▶ _EXERCISE REQUIREMENTS_: Copy the records word for word, from their start through the line containing "Val: **60** V", including that line, and leave out the pictures.

==========

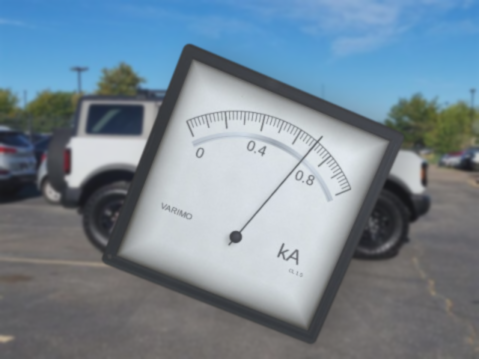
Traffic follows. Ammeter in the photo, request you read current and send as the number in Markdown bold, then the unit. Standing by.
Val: **0.7** kA
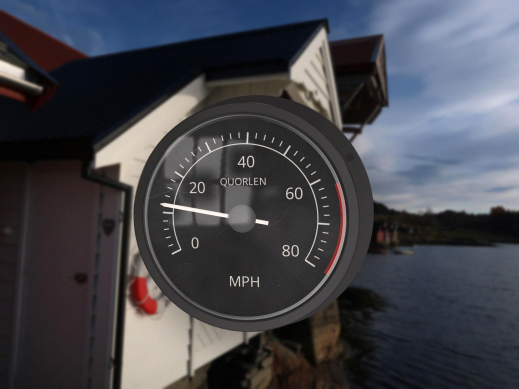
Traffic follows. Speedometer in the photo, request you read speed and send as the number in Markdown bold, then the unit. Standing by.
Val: **12** mph
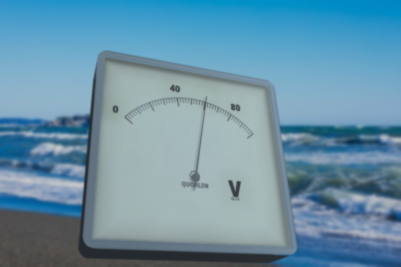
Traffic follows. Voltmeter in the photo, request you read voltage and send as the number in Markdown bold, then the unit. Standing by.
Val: **60** V
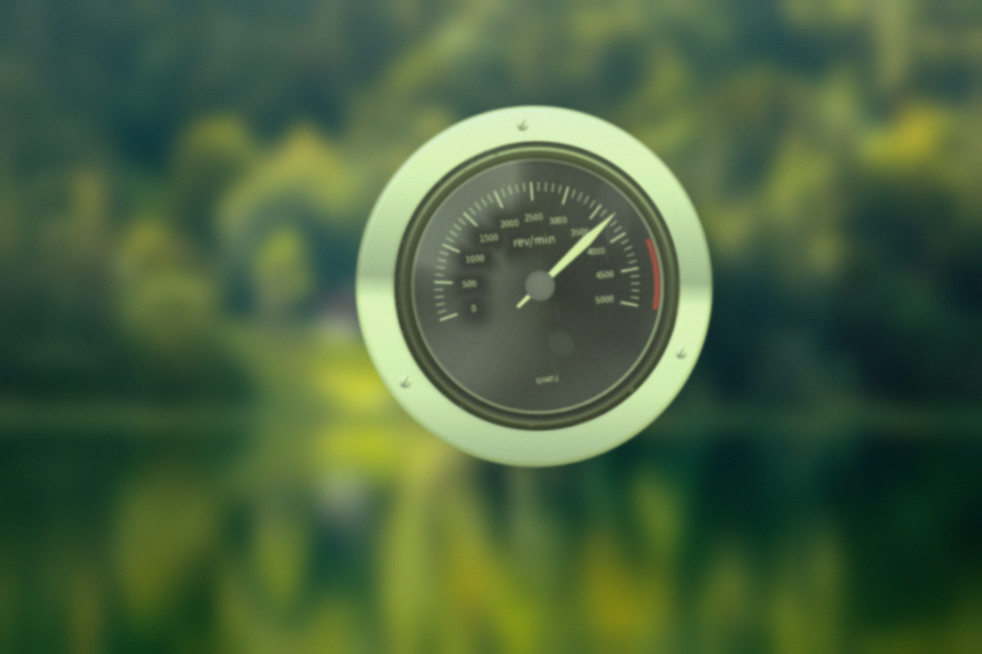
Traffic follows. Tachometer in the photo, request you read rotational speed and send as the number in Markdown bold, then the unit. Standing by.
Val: **3700** rpm
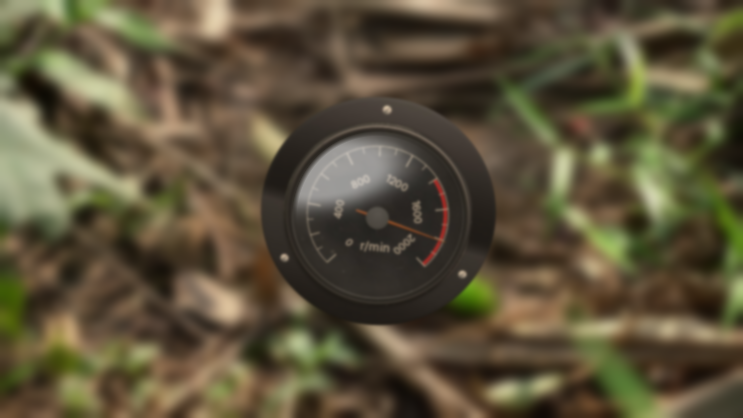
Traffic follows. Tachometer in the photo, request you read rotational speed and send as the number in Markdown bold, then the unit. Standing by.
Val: **1800** rpm
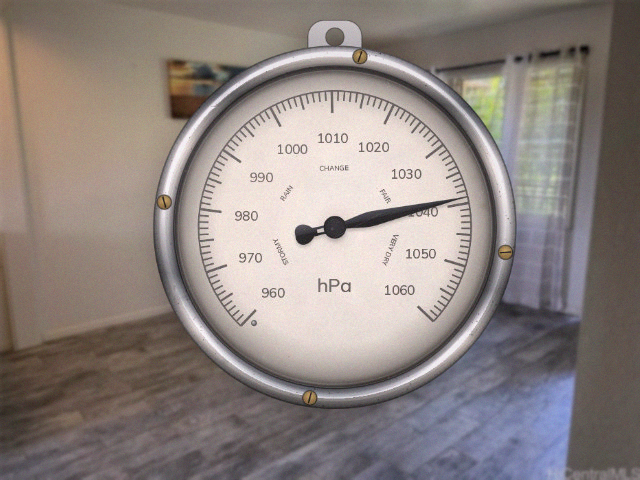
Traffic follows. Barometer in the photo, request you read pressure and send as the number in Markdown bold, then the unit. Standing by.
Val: **1039** hPa
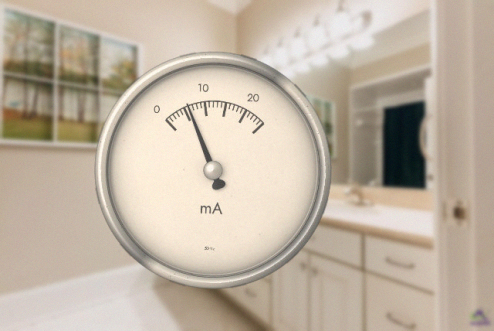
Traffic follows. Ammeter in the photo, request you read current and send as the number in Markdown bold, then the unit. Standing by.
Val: **6** mA
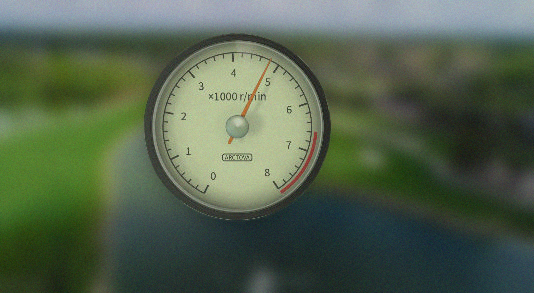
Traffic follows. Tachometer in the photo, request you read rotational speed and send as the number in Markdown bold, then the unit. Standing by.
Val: **4800** rpm
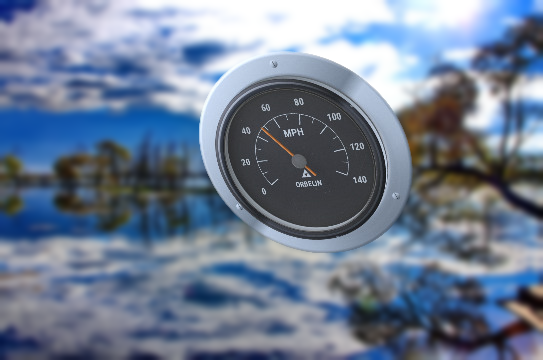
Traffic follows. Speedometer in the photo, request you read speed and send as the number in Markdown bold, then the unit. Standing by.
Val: **50** mph
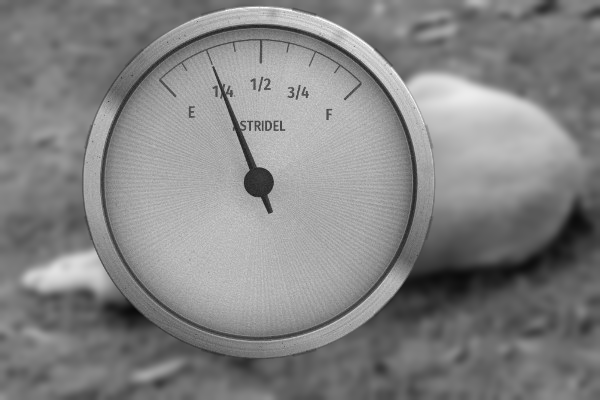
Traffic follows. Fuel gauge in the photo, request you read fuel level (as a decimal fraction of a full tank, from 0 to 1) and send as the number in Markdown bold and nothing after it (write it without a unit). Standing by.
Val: **0.25**
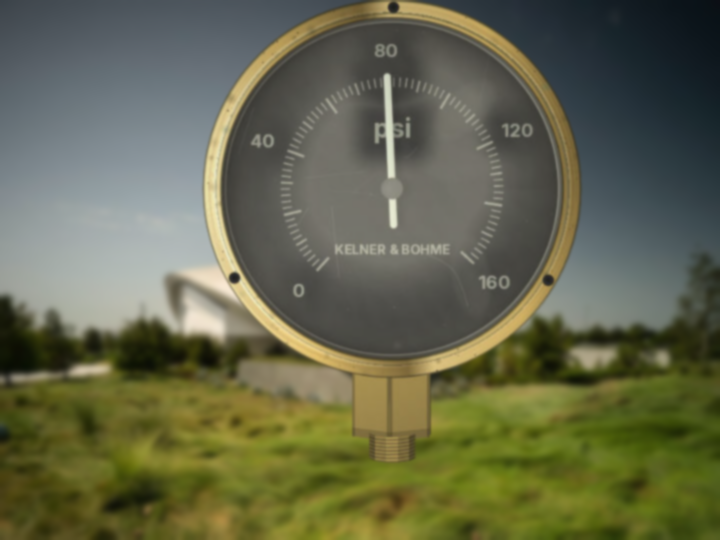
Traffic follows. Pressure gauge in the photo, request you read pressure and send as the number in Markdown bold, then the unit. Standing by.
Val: **80** psi
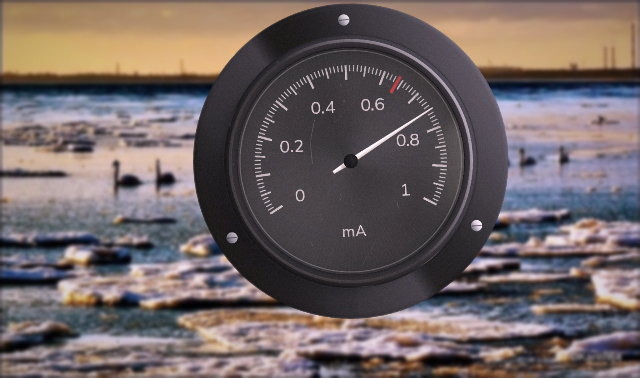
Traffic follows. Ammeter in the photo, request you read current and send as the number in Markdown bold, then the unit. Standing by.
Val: **0.75** mA
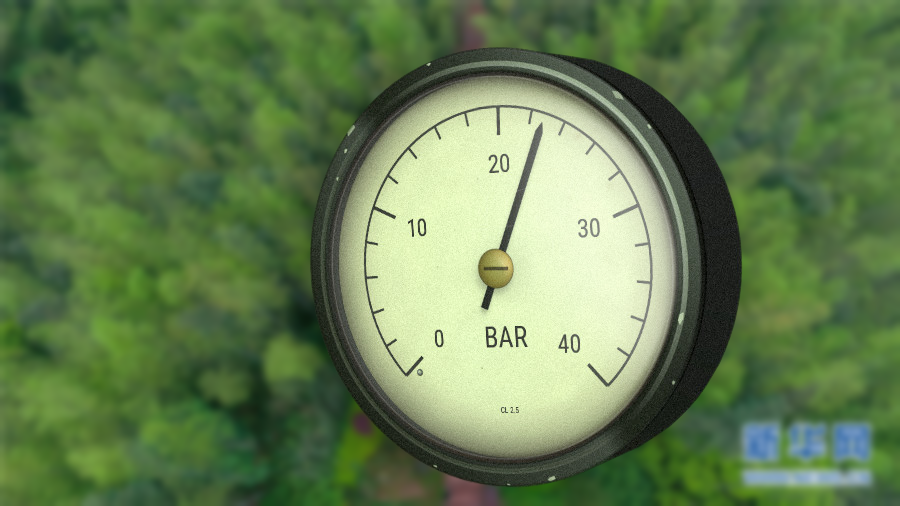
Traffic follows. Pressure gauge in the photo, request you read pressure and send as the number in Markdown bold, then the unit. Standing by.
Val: **23** bar
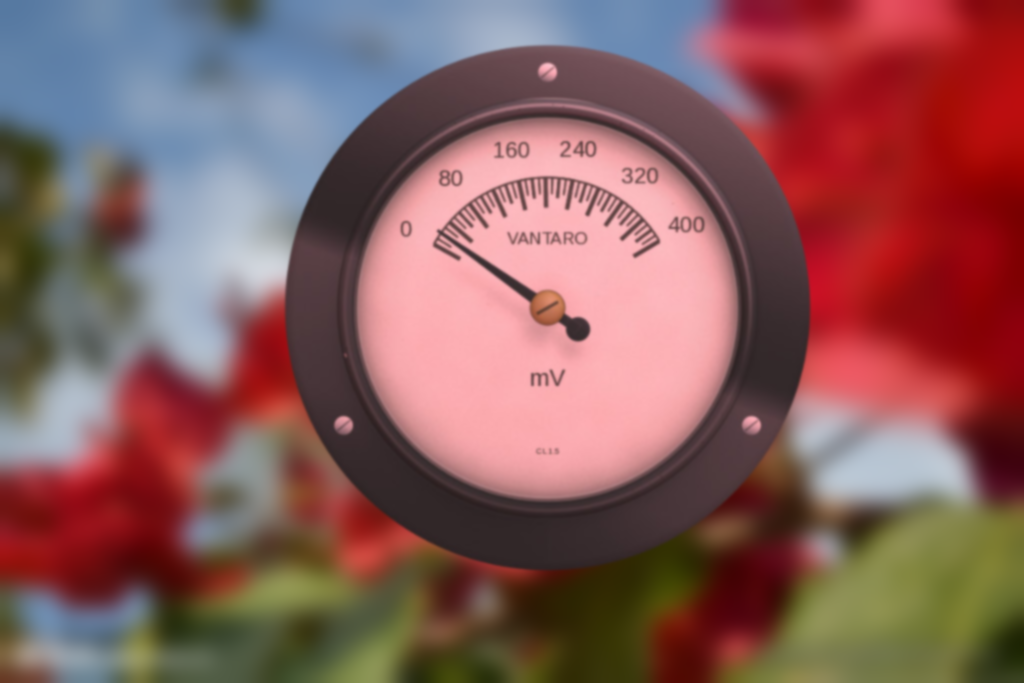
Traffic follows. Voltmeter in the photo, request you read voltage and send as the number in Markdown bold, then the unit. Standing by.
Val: **20** mV
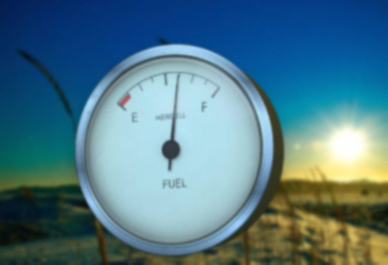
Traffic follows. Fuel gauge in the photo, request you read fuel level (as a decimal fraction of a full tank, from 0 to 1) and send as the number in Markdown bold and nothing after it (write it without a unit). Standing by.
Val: **0.625**
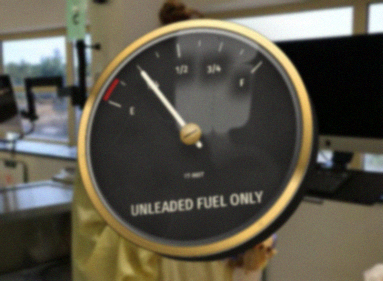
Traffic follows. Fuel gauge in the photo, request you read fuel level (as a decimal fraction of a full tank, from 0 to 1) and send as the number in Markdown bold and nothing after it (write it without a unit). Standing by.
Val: **0.25**
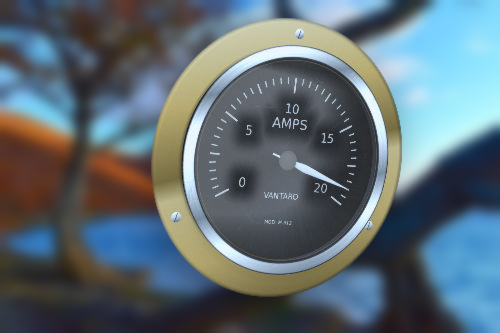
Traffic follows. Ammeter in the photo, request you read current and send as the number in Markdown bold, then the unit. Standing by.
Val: **19** A
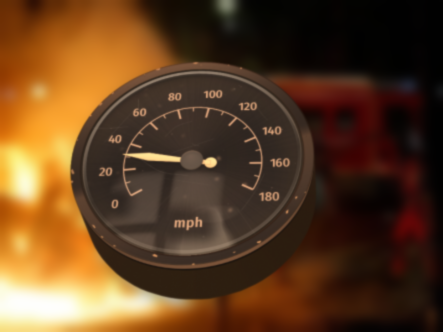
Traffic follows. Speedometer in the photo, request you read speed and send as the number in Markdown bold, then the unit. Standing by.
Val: **30** mph
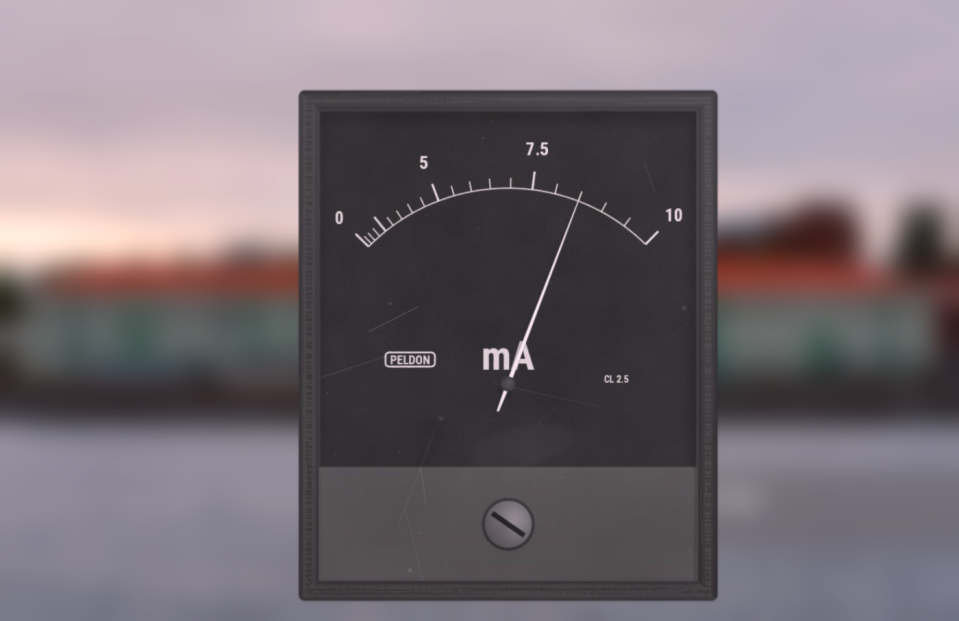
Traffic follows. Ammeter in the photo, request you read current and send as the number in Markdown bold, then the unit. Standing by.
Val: **8.5** mA
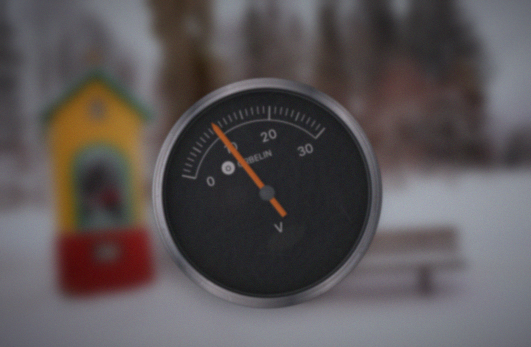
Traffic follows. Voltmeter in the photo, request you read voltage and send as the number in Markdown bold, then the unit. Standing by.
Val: **10** V
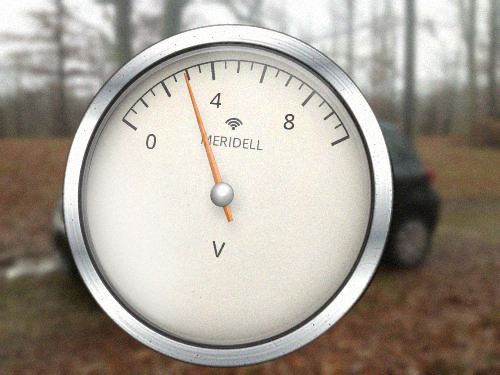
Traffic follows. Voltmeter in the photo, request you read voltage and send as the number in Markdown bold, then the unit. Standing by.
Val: **3** V
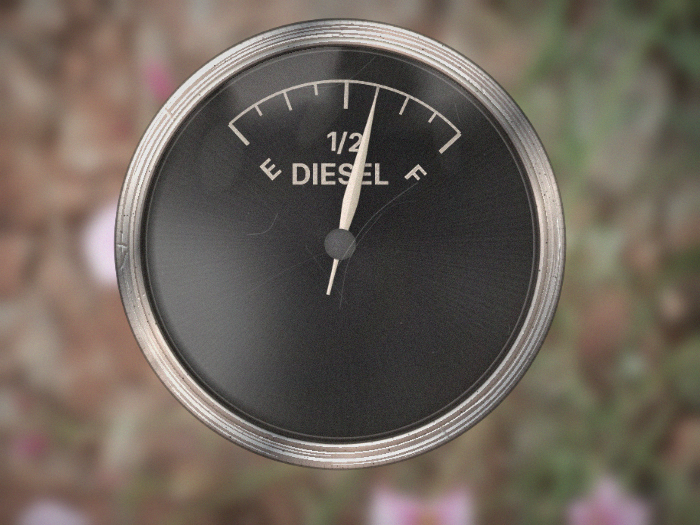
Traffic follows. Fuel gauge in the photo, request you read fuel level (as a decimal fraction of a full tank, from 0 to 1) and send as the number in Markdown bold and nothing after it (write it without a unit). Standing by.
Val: **0.625**
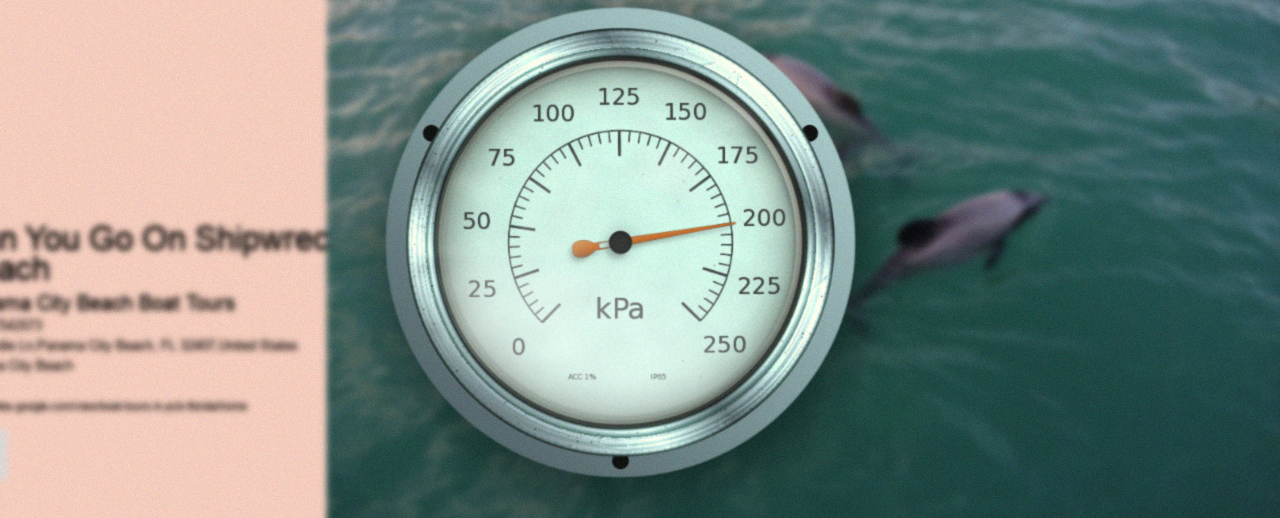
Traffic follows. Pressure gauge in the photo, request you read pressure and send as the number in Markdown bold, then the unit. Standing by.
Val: **200** kPa
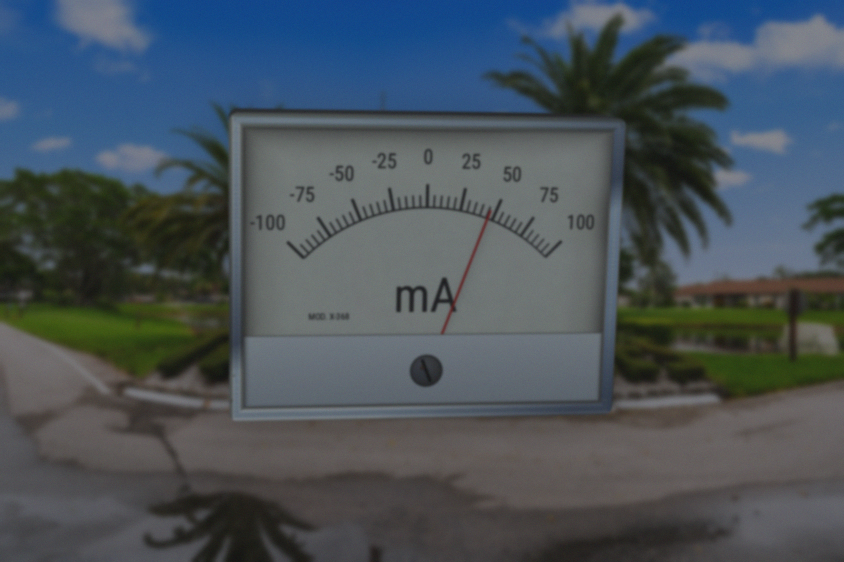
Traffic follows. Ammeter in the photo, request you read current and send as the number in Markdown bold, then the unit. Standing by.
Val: **45** mA
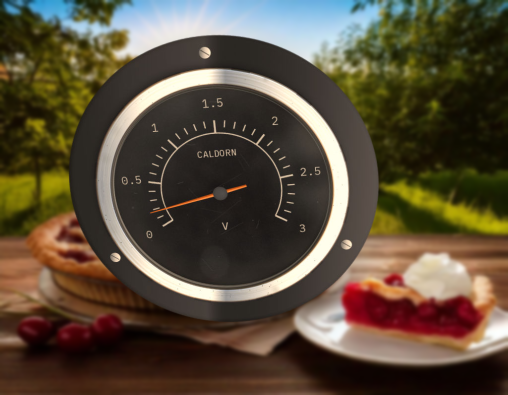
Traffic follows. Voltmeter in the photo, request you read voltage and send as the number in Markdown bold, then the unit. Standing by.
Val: **0.2** V
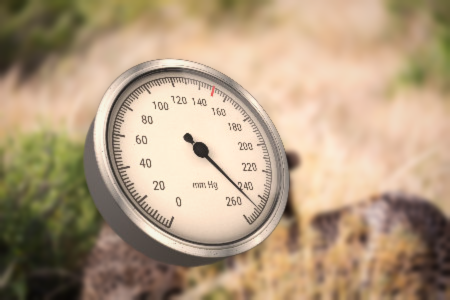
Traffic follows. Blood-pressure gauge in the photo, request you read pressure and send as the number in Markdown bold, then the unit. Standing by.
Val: **250** mmHg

==========

▶ _RESPONSE FOR THIS EXERCISE_:
Traffic follows. Ammeter in the photo, request you read current and send as the number in Markdown bold, then the unit. Standing by.
Val: **0.7** kA
Traffic follows. Speedometer in the photo, request you read speed and send as the number in Markdown bold, then the unit. Standing by.
Val: **12** mph
Traffic follows. Voltmeter in the photo, request you read voltage and send as the number in Markdown bold, then the unit. Standing by.
Val: **60** V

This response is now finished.